Sunday February 15 - Nazareth to Jerusalem via West Bank

Sunday February 15 - Nazareth to Jerusalem via West Bank
The sun came up bright and clear over the Sea of Galilee this morning. Glory be! 

We were all in good time on the bus and off we went for the day's adventures. David S. led a devotion based on Jesus' "hidden" life when he was growing up in Nazareth. Wisam described family and village life in Palestine that would be similar to life in Nazareth 2000 years ago. 

The Church of the Annunciation in Nazareth is beautiful inside and out. It is built over the remains of the 1st century village, and the ground floor has an entrance to Mary's house, part of which is a cave. 
The upper level is where the local community worships. The walls are adorned with works of art from many countries depicting the Annunciation. Canada has two: a bas-relief woodcarving in the Quebec style and an entire painted chapel. The U.S. one is dramatic and metallic-looking. In each country's work, Mary resembles the people of that country. We walked back through narrow streets to the bus. 

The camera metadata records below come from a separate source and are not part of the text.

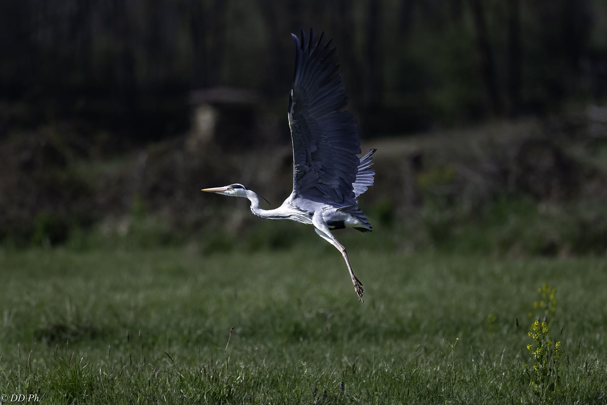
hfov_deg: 2.9
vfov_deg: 2.0
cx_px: 304
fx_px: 11802
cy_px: 202
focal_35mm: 700
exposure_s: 1/2500
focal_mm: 700
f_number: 8
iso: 640
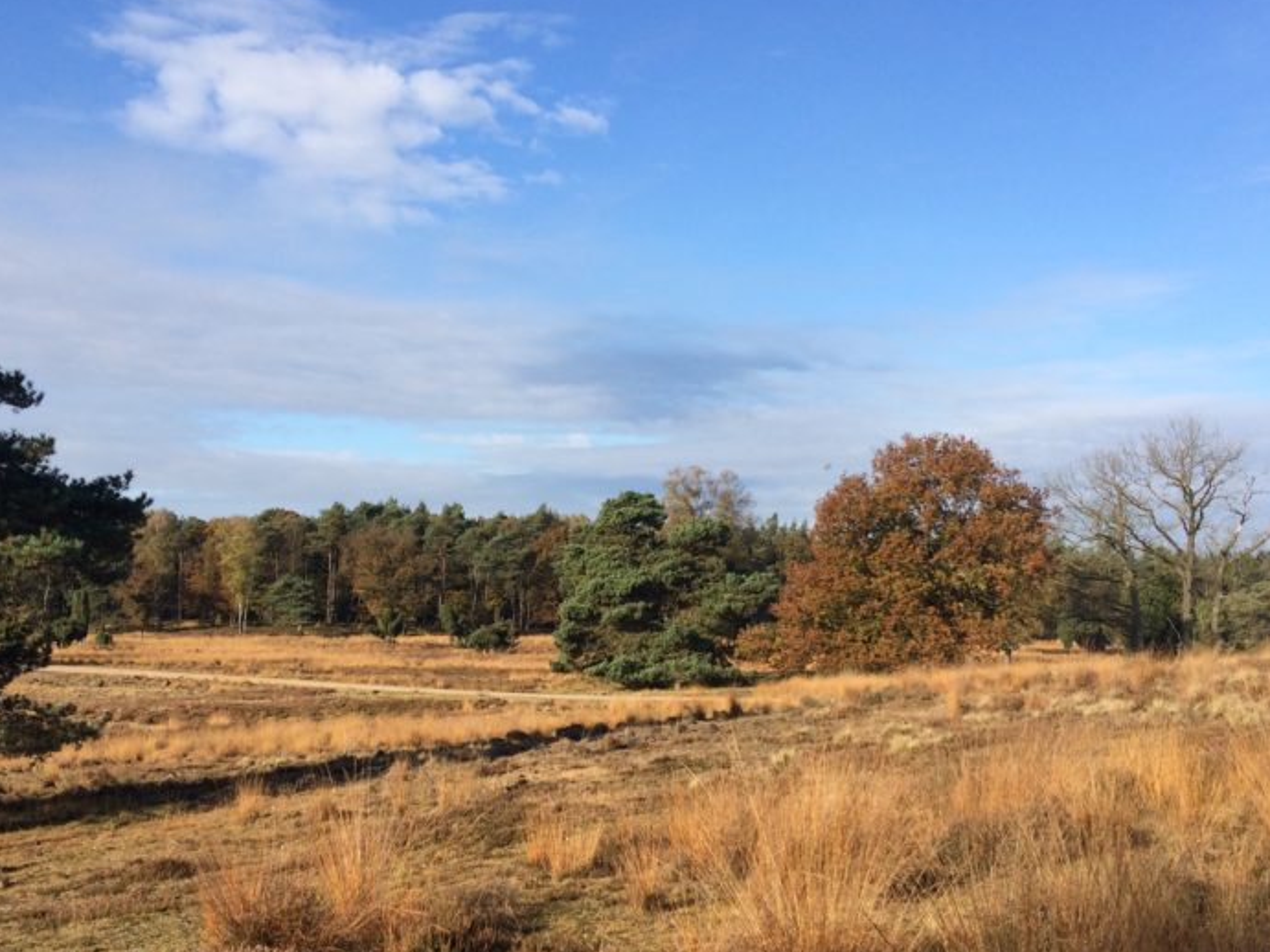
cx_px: 610
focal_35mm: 43
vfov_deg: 33.3
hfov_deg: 43.8
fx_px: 1577
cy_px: 634
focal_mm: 4.15
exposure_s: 1/1466
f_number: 2.2
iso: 32
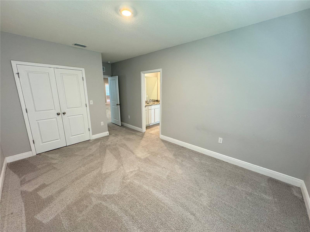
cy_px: 116
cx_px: 155
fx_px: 125
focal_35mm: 14
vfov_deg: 85.7
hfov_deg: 102.1
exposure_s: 1/60
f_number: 2.2
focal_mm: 2.22
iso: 400
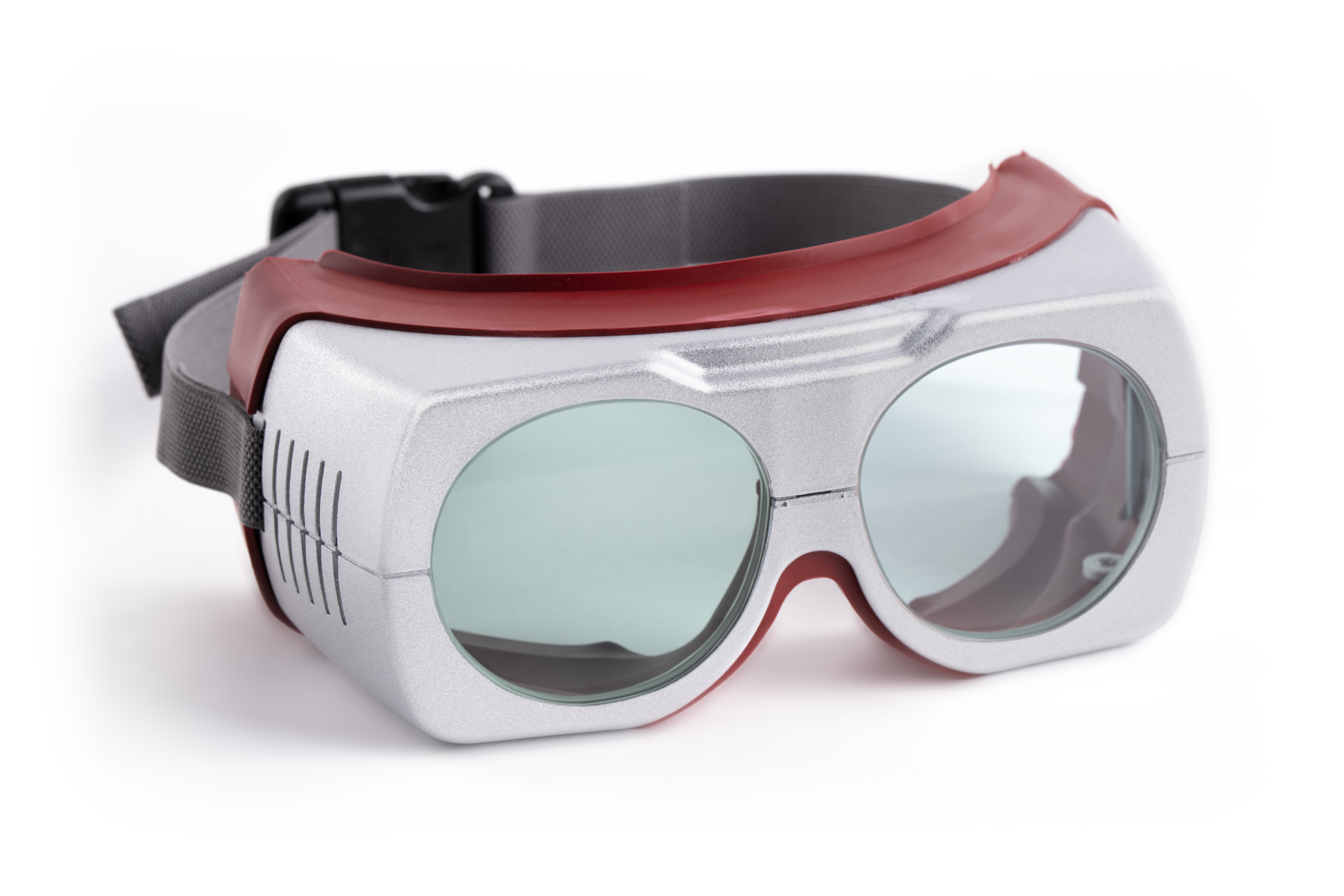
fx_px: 7466
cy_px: 448
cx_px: 672
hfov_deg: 10.3
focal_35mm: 200
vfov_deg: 6.9
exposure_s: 1/125
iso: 50
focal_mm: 200
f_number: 14
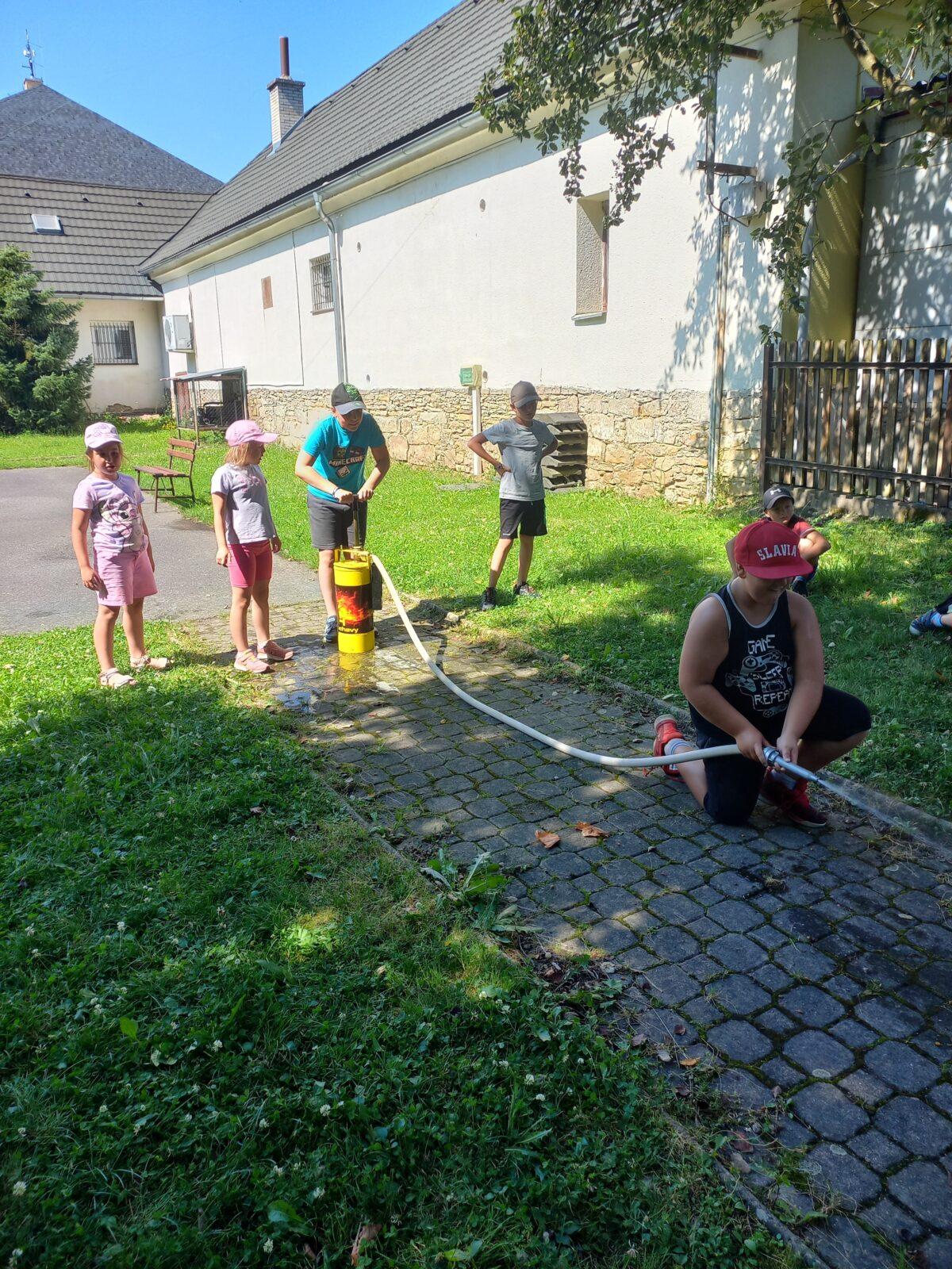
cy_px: 634
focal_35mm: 25
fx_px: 917
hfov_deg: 54.9
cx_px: 476
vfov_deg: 69.4
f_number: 1.8
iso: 50
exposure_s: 1/426
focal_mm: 4.65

 Near Nazareth the bus took us up a hill to the Cliff of Precipice, where the people of Nazareth attempted to throw Jesus to his death.
Driving through the Jezreel Valley we passed large fields of grain and arrays of greenhouses. There was lots of evidence of the rains of the last several days. 

We crossed into Palestine at Jenin, where much of the best produce in the area is grown and sold. The city is busy and crowded, predominantly Muslim. Local rock is quarried, cut and carved here.
 We rode up a steep road to Sebastinah, where we walked among the Roman ruins, including an amphitheatre, colonnaded street, a palace and then a later Christian church. 



 Most of the group went into a restaurant for a typical Palestinian meal, that they said was the best meal yet. A few of us skipped it, since we've been over-eating and I've been unable to negotiate garlic-free meals at lunch time.[ watching the camel instead of lunch ]



In Nablus we visited Jacob's Well. the church built over it is lovely, with many icons painted by the Greek Orthodox priest who is in charge. He's been there for 40 years and will be buried there eventually. He took us down to the well where we read the story from John, of Jesus and the Samaritan woman at the well. Wisam lowered a bucket into the well and all the women took turns turning the crank to bring it back to the surface. The well is, indeed, very deep.


On the way to Jerusalem we passed Ramala, the Palestinian capital, and a few other familiar-sounding places.Once again we sailed through the check point without having to stop, and came to the lovely 
Olive Tree hotel in Old Jerusalem. This is definitely the best of the 3 hotels we've been in. There's even a tea kettle in our room, which I used right away.
Dinner was delicious, and afterward we heard a dialogue between an Israeli and a Palestinian giving their respective views on the conflict.